┌─ 抜粋本文

表題番号:1998A-889 日付:2002/02/25
研究課題足部形態・機能と下肢に発生する整形外科疾患との関連性
研究者所属(当時) 資格 氏名
(代表者) 人間科学部 助教授 鳥居 俊
研究成果概要
 足部の機能と形態は下肢の外傷、特にスポーツ障害の発生に関連すると考えられている。そこで、(1)特別な足部の外傷や変形のない一般成人の足部形態(足長と足幅)と足部機能(可動域と母趾屈曲筋力)を計測し、足部形態と機能の左右差を検討した。この結果、足長・足幅は右足で大きく筋力も右足で大きかったが、可動域は左足で大きかった。即ち、右利きの人間では一般に右足は形態的に大きくレバーアームとして有効に働き、母趾の蹴り出しの筋力も大きく、主動作足であると考えられる。一方、左足は可動域が大きく右足が動作を行う際の支持脚として機能していると考えられる。

└─

## 課題一覧:
A) 足部研究の概要によると、一般成人の計測で可動域が大きかったのは左右どちらの足ですか。
B) 足部研究の概要から、「表題番号:1998A-889 日付:2002/02/25」から「て機能していると考えられる。」までをそのまま書き写してください。
C) 足部研究の概要の最後の文に続けて、文章を書き進めてください。
これらの資料は足部研究の概要とは関係がありません。

┌─ 資料抜粋

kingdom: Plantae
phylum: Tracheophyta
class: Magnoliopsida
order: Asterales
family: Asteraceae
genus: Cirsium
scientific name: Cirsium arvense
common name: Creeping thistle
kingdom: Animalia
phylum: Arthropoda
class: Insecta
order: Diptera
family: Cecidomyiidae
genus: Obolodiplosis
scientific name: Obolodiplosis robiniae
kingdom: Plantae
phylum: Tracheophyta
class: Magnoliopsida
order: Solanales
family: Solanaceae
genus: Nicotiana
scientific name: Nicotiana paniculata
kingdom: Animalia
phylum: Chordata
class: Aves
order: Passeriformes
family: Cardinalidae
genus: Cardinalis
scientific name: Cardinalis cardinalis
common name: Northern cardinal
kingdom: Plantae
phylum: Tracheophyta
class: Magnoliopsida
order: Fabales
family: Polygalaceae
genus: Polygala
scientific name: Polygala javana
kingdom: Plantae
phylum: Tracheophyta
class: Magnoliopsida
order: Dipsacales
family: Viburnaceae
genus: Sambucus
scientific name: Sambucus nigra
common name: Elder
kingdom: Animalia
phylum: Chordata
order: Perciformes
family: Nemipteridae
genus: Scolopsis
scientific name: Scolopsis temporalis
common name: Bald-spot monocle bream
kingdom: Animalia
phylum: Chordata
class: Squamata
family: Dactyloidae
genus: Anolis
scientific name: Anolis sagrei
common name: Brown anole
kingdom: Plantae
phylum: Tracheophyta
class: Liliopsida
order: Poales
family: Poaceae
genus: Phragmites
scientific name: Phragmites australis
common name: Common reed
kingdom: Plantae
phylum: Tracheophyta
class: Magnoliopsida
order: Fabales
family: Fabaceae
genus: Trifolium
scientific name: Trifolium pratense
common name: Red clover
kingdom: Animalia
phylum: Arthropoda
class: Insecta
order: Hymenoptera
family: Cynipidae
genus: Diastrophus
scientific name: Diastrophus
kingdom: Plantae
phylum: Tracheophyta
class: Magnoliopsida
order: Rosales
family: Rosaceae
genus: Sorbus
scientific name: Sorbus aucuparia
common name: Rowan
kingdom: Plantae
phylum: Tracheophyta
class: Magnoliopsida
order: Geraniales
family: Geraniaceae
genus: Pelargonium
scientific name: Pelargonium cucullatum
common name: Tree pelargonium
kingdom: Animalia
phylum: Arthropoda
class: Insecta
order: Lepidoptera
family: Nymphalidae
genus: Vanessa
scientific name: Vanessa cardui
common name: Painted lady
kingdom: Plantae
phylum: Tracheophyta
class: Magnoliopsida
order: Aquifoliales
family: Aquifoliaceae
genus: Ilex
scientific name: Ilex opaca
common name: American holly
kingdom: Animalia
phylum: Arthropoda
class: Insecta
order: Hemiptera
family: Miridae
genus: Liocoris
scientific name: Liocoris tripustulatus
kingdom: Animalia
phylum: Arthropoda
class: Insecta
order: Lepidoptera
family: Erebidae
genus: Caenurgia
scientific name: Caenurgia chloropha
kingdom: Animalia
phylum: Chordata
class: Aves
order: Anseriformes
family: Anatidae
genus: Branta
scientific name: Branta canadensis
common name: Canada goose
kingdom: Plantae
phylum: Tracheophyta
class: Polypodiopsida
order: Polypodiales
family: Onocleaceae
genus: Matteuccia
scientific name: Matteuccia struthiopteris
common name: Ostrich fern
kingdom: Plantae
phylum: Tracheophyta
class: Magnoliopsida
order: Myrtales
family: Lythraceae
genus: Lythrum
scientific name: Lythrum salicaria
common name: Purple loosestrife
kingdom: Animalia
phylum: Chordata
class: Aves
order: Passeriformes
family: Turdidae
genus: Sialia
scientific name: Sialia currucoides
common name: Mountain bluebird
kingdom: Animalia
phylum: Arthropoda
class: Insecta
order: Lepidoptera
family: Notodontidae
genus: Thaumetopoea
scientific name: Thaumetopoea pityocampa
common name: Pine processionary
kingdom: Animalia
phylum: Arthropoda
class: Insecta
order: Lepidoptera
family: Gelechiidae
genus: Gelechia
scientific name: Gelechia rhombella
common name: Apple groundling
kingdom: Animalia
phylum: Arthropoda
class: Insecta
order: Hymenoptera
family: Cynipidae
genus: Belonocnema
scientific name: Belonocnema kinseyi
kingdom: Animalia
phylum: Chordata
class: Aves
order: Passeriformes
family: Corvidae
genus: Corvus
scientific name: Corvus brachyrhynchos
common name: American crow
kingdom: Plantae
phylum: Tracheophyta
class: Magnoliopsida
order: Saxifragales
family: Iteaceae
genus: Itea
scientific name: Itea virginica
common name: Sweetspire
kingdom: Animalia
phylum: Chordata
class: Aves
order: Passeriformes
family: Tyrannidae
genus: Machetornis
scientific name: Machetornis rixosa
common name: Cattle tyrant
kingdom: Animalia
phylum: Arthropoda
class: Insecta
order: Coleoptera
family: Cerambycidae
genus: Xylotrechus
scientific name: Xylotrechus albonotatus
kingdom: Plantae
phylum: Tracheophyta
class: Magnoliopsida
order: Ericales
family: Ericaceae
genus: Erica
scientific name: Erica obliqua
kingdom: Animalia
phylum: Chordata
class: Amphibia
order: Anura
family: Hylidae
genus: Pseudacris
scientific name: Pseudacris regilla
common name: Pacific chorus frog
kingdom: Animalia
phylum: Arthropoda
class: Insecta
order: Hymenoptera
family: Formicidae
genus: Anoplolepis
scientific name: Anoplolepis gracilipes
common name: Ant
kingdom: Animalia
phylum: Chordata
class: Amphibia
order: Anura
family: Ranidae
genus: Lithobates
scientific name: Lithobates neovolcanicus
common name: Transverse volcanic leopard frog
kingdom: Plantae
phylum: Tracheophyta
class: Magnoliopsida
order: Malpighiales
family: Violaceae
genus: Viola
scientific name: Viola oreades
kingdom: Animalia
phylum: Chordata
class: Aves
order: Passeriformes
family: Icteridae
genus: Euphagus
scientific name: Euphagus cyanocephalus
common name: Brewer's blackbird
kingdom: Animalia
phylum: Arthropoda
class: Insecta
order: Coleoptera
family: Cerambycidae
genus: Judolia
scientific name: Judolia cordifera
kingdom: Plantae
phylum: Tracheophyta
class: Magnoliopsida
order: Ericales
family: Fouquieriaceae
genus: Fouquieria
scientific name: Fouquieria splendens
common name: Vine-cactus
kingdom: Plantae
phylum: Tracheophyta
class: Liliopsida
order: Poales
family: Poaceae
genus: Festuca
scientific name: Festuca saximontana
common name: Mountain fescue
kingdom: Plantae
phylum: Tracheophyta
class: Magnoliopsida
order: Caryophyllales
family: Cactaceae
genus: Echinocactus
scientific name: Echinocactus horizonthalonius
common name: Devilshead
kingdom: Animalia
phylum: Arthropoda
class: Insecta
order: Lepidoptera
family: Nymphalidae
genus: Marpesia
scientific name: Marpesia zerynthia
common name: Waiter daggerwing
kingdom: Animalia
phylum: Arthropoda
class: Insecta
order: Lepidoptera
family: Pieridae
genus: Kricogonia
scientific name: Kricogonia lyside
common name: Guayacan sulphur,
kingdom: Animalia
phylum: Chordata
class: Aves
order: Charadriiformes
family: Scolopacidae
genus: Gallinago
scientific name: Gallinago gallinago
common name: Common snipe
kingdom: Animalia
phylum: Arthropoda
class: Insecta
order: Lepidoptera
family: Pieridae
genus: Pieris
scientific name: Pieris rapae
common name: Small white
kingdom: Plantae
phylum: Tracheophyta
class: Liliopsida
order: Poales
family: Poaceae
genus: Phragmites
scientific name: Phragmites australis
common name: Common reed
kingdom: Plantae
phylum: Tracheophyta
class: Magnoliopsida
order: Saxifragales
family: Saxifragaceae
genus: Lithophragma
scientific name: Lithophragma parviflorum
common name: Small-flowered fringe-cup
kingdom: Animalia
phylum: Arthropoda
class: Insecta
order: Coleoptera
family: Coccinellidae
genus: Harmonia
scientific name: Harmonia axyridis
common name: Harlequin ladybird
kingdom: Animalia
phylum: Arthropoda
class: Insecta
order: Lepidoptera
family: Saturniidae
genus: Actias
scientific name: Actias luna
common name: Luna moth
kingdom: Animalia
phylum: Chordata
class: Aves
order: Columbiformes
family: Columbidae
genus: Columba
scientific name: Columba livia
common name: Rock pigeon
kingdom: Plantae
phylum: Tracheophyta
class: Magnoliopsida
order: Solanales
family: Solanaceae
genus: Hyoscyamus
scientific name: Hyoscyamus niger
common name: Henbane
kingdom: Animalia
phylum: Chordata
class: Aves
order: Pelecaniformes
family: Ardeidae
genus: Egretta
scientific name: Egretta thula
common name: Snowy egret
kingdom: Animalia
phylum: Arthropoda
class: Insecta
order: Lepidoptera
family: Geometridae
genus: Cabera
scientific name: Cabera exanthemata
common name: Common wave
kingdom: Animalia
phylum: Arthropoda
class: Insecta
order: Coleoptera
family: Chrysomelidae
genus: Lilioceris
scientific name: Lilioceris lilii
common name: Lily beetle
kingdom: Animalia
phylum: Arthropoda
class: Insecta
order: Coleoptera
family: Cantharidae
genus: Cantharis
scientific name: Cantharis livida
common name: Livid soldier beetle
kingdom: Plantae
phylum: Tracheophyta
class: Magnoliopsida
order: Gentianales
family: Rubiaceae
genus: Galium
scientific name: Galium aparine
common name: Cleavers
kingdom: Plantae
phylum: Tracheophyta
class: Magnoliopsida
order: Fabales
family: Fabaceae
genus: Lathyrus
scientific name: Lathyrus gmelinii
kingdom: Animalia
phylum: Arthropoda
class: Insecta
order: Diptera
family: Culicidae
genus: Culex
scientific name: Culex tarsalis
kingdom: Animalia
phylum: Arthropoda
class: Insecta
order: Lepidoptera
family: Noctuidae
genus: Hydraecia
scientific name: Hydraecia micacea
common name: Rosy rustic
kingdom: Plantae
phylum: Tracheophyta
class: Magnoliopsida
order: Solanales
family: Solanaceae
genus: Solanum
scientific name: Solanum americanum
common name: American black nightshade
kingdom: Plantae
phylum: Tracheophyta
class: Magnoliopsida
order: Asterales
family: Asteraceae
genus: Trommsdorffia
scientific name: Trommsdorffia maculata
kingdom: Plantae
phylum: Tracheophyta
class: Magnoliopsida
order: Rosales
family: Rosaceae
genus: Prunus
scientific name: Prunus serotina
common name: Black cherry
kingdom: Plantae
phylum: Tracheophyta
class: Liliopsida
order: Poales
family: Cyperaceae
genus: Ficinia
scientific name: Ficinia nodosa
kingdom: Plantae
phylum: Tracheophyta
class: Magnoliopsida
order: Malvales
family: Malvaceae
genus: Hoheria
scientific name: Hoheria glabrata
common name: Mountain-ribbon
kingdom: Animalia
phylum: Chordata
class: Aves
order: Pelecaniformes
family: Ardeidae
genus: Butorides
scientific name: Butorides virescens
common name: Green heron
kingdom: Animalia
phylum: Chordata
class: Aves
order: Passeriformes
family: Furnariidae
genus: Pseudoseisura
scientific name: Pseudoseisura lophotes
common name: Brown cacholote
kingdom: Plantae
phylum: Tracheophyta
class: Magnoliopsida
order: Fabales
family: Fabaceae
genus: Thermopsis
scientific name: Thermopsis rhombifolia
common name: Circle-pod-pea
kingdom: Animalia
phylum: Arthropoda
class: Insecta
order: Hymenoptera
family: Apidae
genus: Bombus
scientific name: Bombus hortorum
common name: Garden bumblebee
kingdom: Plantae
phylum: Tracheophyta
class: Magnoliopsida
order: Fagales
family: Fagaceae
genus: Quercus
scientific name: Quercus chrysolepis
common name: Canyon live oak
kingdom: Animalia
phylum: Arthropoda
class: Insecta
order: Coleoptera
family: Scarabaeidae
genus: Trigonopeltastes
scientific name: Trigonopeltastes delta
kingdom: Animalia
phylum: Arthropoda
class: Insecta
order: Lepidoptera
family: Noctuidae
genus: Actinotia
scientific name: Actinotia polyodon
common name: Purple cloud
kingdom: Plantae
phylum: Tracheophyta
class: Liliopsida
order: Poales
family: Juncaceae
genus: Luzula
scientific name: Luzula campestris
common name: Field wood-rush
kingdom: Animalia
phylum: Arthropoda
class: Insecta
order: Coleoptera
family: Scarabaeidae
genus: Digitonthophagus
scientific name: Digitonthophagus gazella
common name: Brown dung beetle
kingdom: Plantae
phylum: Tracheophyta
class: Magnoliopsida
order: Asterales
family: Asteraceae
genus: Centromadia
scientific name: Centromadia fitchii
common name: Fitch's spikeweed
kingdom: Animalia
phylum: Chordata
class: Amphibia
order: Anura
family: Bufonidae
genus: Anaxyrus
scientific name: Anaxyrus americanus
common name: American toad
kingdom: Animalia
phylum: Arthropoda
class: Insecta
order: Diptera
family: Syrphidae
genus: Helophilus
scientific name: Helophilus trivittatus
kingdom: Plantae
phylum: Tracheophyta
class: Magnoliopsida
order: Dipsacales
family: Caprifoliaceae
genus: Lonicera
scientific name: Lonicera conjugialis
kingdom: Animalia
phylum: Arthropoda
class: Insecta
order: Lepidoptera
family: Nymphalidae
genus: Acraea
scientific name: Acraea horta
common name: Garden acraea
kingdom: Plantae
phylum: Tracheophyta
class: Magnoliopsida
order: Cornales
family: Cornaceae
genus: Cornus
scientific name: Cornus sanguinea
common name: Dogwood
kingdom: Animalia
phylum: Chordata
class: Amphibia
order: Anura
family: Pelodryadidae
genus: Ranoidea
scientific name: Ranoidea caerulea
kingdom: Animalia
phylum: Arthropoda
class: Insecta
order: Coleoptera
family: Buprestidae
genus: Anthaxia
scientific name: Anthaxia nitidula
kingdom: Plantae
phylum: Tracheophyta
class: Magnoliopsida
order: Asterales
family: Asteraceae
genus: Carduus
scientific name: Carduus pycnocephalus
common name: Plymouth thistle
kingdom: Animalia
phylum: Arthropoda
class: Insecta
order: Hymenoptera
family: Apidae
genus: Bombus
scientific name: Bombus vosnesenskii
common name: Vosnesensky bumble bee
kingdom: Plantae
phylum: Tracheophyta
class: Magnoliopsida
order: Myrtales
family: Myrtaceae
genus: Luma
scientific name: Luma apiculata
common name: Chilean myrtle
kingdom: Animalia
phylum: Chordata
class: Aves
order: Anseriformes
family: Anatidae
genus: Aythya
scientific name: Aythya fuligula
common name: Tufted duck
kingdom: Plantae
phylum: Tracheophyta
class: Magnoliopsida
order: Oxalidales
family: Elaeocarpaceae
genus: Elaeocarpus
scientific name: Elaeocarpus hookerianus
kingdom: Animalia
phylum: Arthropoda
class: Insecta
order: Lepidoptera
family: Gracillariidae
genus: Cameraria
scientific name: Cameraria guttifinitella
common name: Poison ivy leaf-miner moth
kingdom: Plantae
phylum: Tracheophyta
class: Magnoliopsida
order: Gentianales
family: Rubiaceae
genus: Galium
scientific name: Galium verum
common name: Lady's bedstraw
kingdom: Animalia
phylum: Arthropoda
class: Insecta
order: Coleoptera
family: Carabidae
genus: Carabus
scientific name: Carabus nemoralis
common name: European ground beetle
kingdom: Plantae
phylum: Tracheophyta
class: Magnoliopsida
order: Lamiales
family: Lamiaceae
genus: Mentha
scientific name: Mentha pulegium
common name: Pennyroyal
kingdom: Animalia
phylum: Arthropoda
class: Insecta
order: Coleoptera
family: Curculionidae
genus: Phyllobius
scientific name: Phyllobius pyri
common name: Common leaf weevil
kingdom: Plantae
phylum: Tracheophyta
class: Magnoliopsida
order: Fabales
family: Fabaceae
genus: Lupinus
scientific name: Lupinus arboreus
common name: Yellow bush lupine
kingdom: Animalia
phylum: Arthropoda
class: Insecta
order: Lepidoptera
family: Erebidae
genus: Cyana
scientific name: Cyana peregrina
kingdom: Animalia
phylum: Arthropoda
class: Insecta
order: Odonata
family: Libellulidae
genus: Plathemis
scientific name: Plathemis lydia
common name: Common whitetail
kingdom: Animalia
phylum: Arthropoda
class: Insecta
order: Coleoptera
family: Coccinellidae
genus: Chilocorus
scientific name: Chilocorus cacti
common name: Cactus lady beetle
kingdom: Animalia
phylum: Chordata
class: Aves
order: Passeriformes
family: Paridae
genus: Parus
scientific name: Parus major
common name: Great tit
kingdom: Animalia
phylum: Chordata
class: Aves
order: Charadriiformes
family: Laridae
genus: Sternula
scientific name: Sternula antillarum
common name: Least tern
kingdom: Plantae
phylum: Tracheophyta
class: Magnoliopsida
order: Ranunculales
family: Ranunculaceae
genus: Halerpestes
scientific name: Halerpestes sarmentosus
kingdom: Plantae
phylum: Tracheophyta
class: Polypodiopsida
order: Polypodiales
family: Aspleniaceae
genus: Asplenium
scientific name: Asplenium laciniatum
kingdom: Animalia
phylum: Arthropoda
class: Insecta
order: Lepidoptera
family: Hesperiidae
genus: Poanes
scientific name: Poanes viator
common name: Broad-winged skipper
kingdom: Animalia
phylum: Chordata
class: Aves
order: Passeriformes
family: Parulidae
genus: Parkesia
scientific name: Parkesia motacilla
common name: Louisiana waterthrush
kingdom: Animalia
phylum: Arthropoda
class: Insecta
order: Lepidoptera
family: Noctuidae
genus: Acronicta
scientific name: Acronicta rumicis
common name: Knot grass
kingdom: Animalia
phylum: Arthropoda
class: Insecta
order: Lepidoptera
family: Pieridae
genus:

└─

## 課題別の解答:
A) 左足です。

B)
表題番号:1998A-889 日付:2002/02/25
研究課題足部形態・機能と下肢に発生する整形外科疾患との関連性
研究者所属(当時) 資格 氏名
(代表者) 人間科学部 助教授 鳥居 俊
研究成果概要
 足部の機能と形態は下肢の外傷、特にスポーツ障害の発生に関連すると考えられている。そこで、(1)特別な足部の外傷や変形のない一般成人の足部形態(足長と足幅)と足部機能(可動域と母趾屈曲筋力)を計測し、足部形態と機能の左右差を検討した。この結果、足長・足幅は右足で大きく筋力も右足で大きかったが、可動域は左足で大きかった。即ち、右利きの人間では一般に右足は形態的に大きくレバーアームとして有効に働き、母趾の蹴り出しの筋力も大きく、主動作足であると考えられる。一方、左足は可動域が大きく右足が動作を行う際の支持脚として機能していると考えられる。

C)
 次に、(2)スポーツ選手を対象に同様の計測を行い、種目動作やスポーツ障害との関連性を検討することとした。陸上競技男子長距離選手を対象とした計測では、一般人にみられた形態と可動域の左右差は平均値の上では消失していたが、母趾筋力は有意に右足で大きかった。長距離選手では左右の足をほぼ均等に使用することから、一般人に見られた形態の左右差が消失していると解釈したが、母趾筋力の左右差の残存については説明できる原因が見いだせない。障害との関連では外反母趾を有する選手では母趾筋力が低く、第2趾が母趾より長いギリシア形の足が多かった。他の障害との関連性については現在分析中である。
(1)の内容については1999年3月の第16回神奈川理学療法士学会にて報告した。
 (2)の内容については1999年9月の第54回日本体力医学会にて報告の予定である。